Huber: Unsere digitale Integrationsplattform ermöglicht es den Versicherungsgesellschaften, ihre bestehenden Kernsysteme weiterzuverwenden und auf ihre Daten zentral zuzugreifen. Auf Basis der bestehenden Kernsysteme wird sozusagen eine einzige Version der ‚Wahrheit‘ erzeugt. Diese Plattform deckt den gesamten Lebenszyklus der Versicherungspolicen ab – vom digitalen Kundenkontakt über die Optimierung der Kernaktivitäten bis zur Unterstützung von Predictive Analytics. Mithilfe eines Produkt-Konfigurators und einer dynamischen Benutzeroberfläche lassen sich interne und externe Datenquellen und Dienstleistungen koordinieren. Was auf der einen Seite der Qualitätsoptimierung dient ist auf der anderen Seite der Schlüssel zu echter Innovation.

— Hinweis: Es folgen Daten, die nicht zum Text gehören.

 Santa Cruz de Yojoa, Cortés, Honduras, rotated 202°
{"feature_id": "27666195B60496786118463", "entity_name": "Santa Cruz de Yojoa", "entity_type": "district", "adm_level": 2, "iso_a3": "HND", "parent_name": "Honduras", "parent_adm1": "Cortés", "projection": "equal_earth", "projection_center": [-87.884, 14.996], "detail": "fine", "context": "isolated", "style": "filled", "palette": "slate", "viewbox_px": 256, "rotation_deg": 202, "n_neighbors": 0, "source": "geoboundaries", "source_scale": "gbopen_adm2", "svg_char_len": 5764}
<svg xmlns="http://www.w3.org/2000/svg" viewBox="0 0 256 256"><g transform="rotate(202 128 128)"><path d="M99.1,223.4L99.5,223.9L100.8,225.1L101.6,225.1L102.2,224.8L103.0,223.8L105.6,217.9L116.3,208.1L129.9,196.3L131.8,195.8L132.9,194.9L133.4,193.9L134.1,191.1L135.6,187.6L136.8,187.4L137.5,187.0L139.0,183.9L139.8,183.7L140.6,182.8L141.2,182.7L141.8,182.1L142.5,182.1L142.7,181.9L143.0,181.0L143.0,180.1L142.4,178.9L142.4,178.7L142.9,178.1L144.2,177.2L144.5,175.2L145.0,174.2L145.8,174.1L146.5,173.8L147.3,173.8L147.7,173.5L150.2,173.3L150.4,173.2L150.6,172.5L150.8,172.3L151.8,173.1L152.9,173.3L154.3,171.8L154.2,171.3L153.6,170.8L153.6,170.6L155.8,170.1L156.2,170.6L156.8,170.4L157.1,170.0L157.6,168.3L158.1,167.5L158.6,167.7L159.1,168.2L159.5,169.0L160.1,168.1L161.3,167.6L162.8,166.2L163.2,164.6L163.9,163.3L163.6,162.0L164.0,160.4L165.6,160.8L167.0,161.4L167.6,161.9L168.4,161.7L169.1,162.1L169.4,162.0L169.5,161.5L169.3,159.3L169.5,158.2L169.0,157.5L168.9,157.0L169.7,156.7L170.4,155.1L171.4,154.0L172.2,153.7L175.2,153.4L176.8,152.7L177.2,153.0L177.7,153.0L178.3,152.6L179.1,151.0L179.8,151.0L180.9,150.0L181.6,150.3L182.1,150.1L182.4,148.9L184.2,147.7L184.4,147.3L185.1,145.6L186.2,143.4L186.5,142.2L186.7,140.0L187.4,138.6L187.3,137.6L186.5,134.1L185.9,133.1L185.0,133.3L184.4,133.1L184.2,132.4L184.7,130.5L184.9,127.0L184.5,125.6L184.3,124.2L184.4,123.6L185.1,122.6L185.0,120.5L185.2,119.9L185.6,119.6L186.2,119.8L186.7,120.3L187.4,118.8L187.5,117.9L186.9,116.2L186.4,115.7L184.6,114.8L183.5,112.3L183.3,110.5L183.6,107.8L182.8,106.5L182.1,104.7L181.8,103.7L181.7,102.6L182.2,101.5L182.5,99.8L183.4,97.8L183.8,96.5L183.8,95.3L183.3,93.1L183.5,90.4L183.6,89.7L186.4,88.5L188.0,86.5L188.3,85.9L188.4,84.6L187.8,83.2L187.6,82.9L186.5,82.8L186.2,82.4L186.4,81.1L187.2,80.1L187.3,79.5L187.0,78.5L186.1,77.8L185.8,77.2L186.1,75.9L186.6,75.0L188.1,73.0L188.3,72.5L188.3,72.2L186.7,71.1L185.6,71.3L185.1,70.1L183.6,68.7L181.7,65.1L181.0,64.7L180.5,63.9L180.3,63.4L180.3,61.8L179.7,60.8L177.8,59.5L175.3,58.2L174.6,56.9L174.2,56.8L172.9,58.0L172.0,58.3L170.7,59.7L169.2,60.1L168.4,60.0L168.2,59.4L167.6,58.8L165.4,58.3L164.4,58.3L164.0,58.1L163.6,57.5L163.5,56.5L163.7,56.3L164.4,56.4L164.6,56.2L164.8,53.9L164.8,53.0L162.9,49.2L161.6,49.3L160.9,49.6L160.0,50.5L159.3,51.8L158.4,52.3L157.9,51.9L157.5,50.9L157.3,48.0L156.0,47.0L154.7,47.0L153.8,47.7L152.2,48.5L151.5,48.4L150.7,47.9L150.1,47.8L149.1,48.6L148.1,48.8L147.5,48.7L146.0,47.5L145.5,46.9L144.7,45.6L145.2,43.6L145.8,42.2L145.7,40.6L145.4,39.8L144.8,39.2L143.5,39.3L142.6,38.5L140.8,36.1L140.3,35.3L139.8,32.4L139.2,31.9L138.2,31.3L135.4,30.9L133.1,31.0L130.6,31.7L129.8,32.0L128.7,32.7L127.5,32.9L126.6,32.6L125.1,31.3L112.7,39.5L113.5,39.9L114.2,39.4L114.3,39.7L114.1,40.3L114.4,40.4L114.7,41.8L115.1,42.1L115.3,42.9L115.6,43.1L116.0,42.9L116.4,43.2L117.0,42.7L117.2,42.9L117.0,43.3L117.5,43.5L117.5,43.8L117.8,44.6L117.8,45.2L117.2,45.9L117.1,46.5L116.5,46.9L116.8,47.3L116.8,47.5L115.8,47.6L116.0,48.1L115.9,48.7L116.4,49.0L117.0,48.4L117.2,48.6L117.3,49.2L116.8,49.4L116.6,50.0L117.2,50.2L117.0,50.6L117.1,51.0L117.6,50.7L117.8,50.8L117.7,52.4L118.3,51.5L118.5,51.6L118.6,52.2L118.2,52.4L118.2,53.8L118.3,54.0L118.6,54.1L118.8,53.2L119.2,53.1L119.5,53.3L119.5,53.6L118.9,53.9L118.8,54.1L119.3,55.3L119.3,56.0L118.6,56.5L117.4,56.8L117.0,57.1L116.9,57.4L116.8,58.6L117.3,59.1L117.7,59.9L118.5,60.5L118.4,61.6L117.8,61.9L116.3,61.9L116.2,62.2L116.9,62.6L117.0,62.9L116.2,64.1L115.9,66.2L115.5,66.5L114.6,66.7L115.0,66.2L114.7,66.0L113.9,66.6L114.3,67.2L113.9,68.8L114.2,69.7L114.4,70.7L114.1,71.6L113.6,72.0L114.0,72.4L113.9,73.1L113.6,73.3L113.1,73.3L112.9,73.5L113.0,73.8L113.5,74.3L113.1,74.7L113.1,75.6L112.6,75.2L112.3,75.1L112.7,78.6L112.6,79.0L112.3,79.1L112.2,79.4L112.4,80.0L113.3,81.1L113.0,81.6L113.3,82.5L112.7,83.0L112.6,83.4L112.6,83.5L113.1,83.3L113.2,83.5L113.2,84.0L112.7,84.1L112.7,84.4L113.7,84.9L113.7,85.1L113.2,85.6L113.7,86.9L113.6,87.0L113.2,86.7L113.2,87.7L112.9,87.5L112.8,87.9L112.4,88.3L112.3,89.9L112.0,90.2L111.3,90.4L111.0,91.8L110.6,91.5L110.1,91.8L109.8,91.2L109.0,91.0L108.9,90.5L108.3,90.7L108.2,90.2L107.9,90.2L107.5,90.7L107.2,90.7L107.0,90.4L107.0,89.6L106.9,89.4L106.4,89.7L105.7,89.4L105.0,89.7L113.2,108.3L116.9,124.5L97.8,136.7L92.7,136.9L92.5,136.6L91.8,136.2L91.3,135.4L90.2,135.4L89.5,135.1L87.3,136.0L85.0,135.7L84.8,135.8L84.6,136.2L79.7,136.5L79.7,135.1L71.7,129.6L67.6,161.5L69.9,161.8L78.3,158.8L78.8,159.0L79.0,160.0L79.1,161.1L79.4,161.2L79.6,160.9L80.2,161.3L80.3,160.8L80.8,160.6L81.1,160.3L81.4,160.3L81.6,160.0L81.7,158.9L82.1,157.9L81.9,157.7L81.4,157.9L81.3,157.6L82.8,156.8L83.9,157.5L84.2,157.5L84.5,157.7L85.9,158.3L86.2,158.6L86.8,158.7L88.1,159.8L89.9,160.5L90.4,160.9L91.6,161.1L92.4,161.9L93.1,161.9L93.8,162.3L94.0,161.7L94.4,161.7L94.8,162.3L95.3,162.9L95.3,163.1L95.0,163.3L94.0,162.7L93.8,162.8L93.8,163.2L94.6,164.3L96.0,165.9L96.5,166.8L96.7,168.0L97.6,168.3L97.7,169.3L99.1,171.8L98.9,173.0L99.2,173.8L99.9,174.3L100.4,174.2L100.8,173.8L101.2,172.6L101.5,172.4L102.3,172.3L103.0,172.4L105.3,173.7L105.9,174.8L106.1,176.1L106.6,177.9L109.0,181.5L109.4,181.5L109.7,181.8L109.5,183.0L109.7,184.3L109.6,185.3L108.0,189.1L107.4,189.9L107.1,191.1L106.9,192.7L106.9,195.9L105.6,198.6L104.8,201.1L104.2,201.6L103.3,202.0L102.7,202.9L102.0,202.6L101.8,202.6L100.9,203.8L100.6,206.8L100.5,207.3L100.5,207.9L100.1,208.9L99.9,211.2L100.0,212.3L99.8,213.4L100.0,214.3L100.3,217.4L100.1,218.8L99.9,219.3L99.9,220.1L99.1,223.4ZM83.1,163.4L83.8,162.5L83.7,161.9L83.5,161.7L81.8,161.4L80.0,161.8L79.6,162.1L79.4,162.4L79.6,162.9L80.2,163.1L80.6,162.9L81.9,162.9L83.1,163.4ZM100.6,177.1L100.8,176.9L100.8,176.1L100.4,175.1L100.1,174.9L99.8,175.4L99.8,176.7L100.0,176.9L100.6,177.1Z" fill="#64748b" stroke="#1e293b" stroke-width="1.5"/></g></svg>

finanzwelt: Was wird aus Ihrer Sicht der nächste große Schritt im digitalen Versicherungsgeschäft?

Huber: Die Konsolidierung und Integration bestehender IT-Landschaften in eine digitale Integrationsplattform beschleunigt die Innovation auf der gesamten Wertschöpfungskette. Interne Prozesse werden so weit wie möglich automatisiert, wodurch die Versicherer einen enormen operativen Vorteil erlangen. Sie sind in der Lage ihre vorhandenen Kundendaten besser zu nutzen, indem sie in Echtzeit sehen, wie sich das Portfolio entwickelt. Sie bekommen dadurch die notwendigen digitalen Möglichkeiten, ihre Kunden besser bedienen zu können.

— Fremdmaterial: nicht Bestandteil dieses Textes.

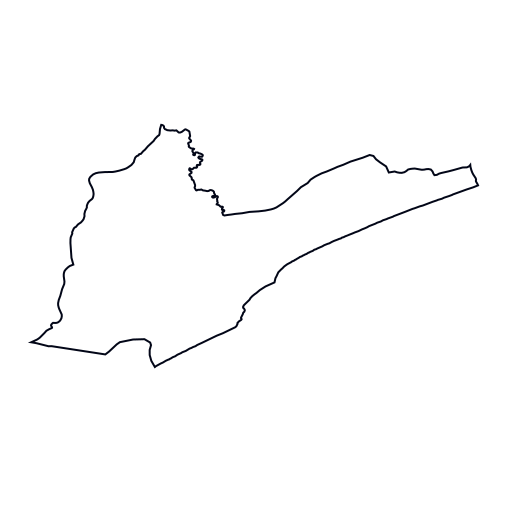 Mueang Narathiwat, Narathiwat, Thailand, rotated 100°
{"feature_id": "78962969B31308774945788", "entity_name": "Mueang Narathiwat", "entity_type": "district", "adm_level": 2, "iso_a3": "THA", "parent_name": "Thailand", "parent_adm1": "Narathiwat", "projection": "natural_earth1", "projection_center": [101.803, 6.43], "detail": "fine", "context": "isolated", "style": "outline", "palette": "ink", "viewbox_px": 512, "rotation_deg": 100, "n_neighbors": 0, "source": "geoboundaries", "source_scale": "gbopen_adm2", "svg_char_len": 6132}
<svg xmlns="http://www.w3.org/2000/svg" viewBox="0 0 512 512"><g transform="rotate(100 256 256)"><path d="M137.1,157.7L136.8,161.6L140.7,168.0L146.6,179.3L151.0,185.9L154.1,191.3L156.1,194.2L160.5,201.0L163.2,205.7L166.6,210.3L168.0,212.0L171.3,215.5L175.2,217.8L178.4,221.4L180.4,223.7L184.9,226.9L194.6,234.7L197.2,236.7L199.2,238.5L204.6,244.3L206.2,246.7L207.5,249.3L209.7,254.9L211.6,261.3L213.7,270.0L216.3,277.1L218.2,283.9L219.4,287.4L220.5,291.0L221.6,294.2L221.2,295.6L220.0,296.2L219.2,296.8L218.7,296.7L218.4,296.4L217.7,295.3L217.1,295.1L216.6,295.2L216.3,295.7L216.3,296.3L216.5,297.1L216.2,297.6L215.1,297.7L214.1,297.1L213.5,297.2L213.4,297.4L213.3,297.8L213.6,299.4L212.4,301.2L212.0,303.7L211.7,303.7L210.3,302.9L209.9,303.0L208.7,303.8L208.3,303.7L206.7,304.3L206.0,304.3L204.9,303.8L204.4,303.8L204.0,304.1L203.8,304.6L203.8,305.1L204.1,305.7L205.3,306.8L205.9,308.1L205.9,308.8L205.4,309.5L205.1,309.5L204.7,309.3L204.3,308.6L203.9,307.2L203.6,306.9L203.3,306.8L202.7,307.0L201.5,308.1L199.9,308.7L199.3,309.7L199.0,310.7L198.9,312.0L199.2,312.9L199.6,313.4L200.1,313.8L200.6,315.3L200.5,317.5L200.6,319.6L200.0,321.4L200.5,322.6L200.9,324.7L201.7,325.8L201.6,326.5L199.5,328.3L199.0,328.4L197.9,328.1L196.7,328.3L192.5,330.7L192.2,331.2L191.9,332.3L191.3,332.7L190.7,332.7L189.8,333.1L189.4,333.5L188.2,335.5L187.8,335.7L187.4,335.8L187.0,335.6L185.4,334.0L184.6,334.0L184.3,334.2L183.2,336.4L182.7,336.8L181.7,336.8L181.2,336.6L181.2,336.0L181.7,335.0L181.8,334.4L181.7,334.0L181.4,333.5L179.8,332.3L179.4,330.0L179.0,329.6L178.3,329.4L177.7,330.0L177.1,330.0L176.7,329.9L176.4,329.2L176.2,327.7L175.9,327.1L175.6,326.8L175.0,326.7L174.2,327.4L173.5,327.4L173.1,327.3L171.6,325.7L171.2,325.5L170.6,325.5L170.3,325.8L170.2,326.2L170.1,327.9L170.0,328.5L169.6,329.4L169.0,329.9L168.4,329.7L167.8,329.2L167.8,327.3L167.6,326.4L166.9,326.0L166.0,325.9L165.7,326.1L165.2,327.0L164.8,328.6L164.7,330.4L164.2,331.3L164.2,331.7L164.5,333.4L164.9,333.7L165.8,333.8L166.9,333.7L167.2,333.8L167.5,334.3L167.4,335.1L167.2,335.4L166.9,335.5L166.3,335.2L165.6,335.3L164.0,336.8L163.3,336.9L162.6,336.7L161.7,335.7L161.3,335.6L161.1,336.1L161.3,337.7L161.3,338.3L161.2,338.9L160.2,341.0L159.9,341.2L158.9,341.2L157.1,342.3L156.7,342.4L156.2,342.1L155.1,340.3L154.7,340.0L153.9,339.9L153.5,340.1L151.8,342.2L150.9,342.3L150.0,341.8L149.3,341.7L145.1,343.2L144.9,343.4L144.5,344.2L143.6,346.8L143.5,347.4L143.7,347.9L146.7,350.7L147.6,352.2L147.8,353.3L147.7,353.7L146.1,356.2L146.7,358.0L146.7,359.8L147.3,362.1L147.5,365.3L147.1,366.5L147.0,367.3L146.8,367.8L145.8,368.8L144.4,369.1L143.7,369.8L143.3,371.1L143.3,372.1L147.6,372.6L152.5,372.2L153.8,372.4L155.2,373.8L158.2,375.8L160.5,376.8L166.7,381.5L170.6,383.8L172.4,385.3L175.4,387.1L175.9,388.5L176.5,389.1L177.2,389.1L177.7,389.7L178.3,390.8L180.0,392.0L182.2,392.4L184.9,392.7L188.0,394.5L190.8,397.3L192.2,398.9L193.4,400.9L195.7,405.5L197.3,409.3L198.1,411.6L199.6,419.4L201.1,425.3L202.3,428.2L203.9,430.5L206.1,432.3L207.3,433.1L209.1,433.7L210.7,433.5L213.2,432.3L216.7,429.6L219.1,428.1L221.1,427.3L223.1,426.7L225.2,426.6L227.1,426.8L228.4,427.4L230.6,429.4L232.6,430.6L234.5,431.1L236.1,431.3L237.5,431.0L238.9,431.3L241.3,432.1L242.8,432.2L244.4,432.3L246.6,431.8L249.7,432.2L251.2,432.9L253.3,434.2L255.6,436.6L257.0,437.5L258.5,438.3L259.4,439.5L260.5,440.2L264.5,441.2L265.8,440.8L269.8,441.7L271.7,441.6L275.5,441.0L289.9,437.4L296.2,434.4L298.2,437.7L299.9,439.3L302.4,441.1L304.3,442.0L306.3,442.2L307.8,442.1L309.4,441.8L314.4,440.2L316.9,440.0L322.4,441.2L329.2,441.8L333.5,442.6L336.8,442.7L338.8,442.3L340.9,441.4L342.3,440.6L347.3,437.2L348.9,436.8L351.0,436.8L352.9,437.4L354.1,438.0L355.6,439.3L356.3,440.4L356.7,441.6L357.1,444.3L357.8,444.9L359.1,445.7L359.7,445.8L360.2,445.7L361.6,444.5L362.1,444.4L362.4,444.6L364.1,447.1L366.0,449.4L368.6,451.0L373.9,454.7L375.1,455.8L376.4,457.2L380.0,462.4L380.0,457.0L380.9,444.6L380.3,441.7L379.1,387.3L375.6,384.1L367.2,377.8L364.5,375.1L359.6,362.6L357.3,351.4L359.6,345.2L362.0,343.9L367.0,344.4L372.0,343.5L377.4,340.9L382.9,336.3L382.6,336.0L382.1,335.7L378.3,331.0L377.1,329.2L374.8,326.6L373.3,324.4L373.1,323.8L372.5,323.3L371.7,322.1L370.2,320.5L369.2,318.9L368.8,318.2L366.9,316.3L364.6,312.9L363.6,311.9L361.7,308.7L358.7,305.3L357.8,303.7L356.6,302.2L355.3,299.9L353.9,298.5L351.0,294.3L343.5,283.9L341.2,280.7L337.8,275.2L329.7,264.0L328.5,263.1L327.1,262.7L326.0,262.4L325.7,262.6L325.1,262.6L323.3,261.4L321.6,259.6L320.9,259.2L320.5,259.3L319.8,260.0L319.2,260.0L315.6,258.9L314.0,258.7L313.0,257.9L311.7,257.6L311.1,257.7L309.9,258.6L309.5,259.4L308.5,259.9L306.8,259.5L305.6,258.7L300.2,254.8L298.5,254.2L296.2,252.7L294.0,250.8L292.4,249.2L288.9,246.3L284.3,241.3L278.8,233.2L274.5,233.0L272.4,232.3L268.2,231.2L264.7,228.8L263.8,228.0L261.4,226.4L258.7,223.8L255.9,220.2L255.4,219.9L255.1,219.5L253.7,217.4L253.2,217.1L252.6,216.1L252.1,215.7L250.2,213.4L249.4,212.7L248.4,210.9L247.4,209.9L247.1,209.3L246.1,208.1L245.2,206.6L243.6,204.9L243.3,204.2L242.5,203.3L241.1,201.0L239.7,199.7L238.8,197.9L238.0,197.0L235.0,192.4L233.6,190.8L231.6,187.6L230.8,186.0L229.0,183.8L227.6,181.8L225.9,178.9L225.6,178.5L225.2,177.7L224.9,177.4L223.9,175.4L223.0,174.6L222.2,172.9L221.3,171.8L216.4,163.9L215.7,162.9L213.7,159.4L211.3,156.1L209.8,153.6L208.3,151.4L207.0,149.9L203.4,144.0L202.2,142.5L200.3,139.0L198.8,137.2L196.8,133.5L196.4,133.1L193.5,128.0L192.8,127.2L186.6,116.8L182.4,110.0L181.5,108.2L178.6,103.2L177.4,100.6L171.9,91.4L169.9,87.7L169.2,86.7L167.3,82.8L165.9,80.9L163.5,76.4L161.8,73.5L161.2,72.8L153.9,60.1L150.7,54.1L147.9,49.6L146.8,50.3L144.4,52.3L143.8,52.5L142.3,52.6L141.2,53.2L138.0,56.2L136.3,57.5L134.1,58.8L130.9,60.3L129.1,60.8L130.4,61.5L131.5,62.8L132.1,63.8L133.0,68.0L137.1,76.5L139.3,81.3L142.1,88.0L143.1,90.0L144.7,92.0L145.4,94.3L143.9,95.7L142.1,96.8L140.5,98.8L140.4,101.2L140.9,103.3L141.8,105.6L142.3,107.8L142.3,114.8L142.8,116.9L143.4,118.9L144.4,121.2L146.2,122.7L147.7,124.4L148.8,126.9L149.1,129.0L149.1,131.5L148.7,134.1L150.7,139.7L145.2,143.4L142.2,150.2L139.9,154.6L137.1,157.7Z" fill="none" stroke="#020617" stroke-width="2"/></g></svg>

Capellmann: Die Chancen stehen also gut, dass Versicherer ihr enormes Entwicklungspotenzial in Sachen Digitalisierung endlich ausschöpfen. Durch Erfahrungen der Verbraucher mit anderen Unternehmen aus dem E-Commerce verändern sich auch ihre Erwartungen an das Versicherungsgeschäft. Es geht künftig mehr denn je darum, diesen mit auf den Kunden zugeschnittenen Produkt- und Dienstleistungsinnovationen zu begegnen.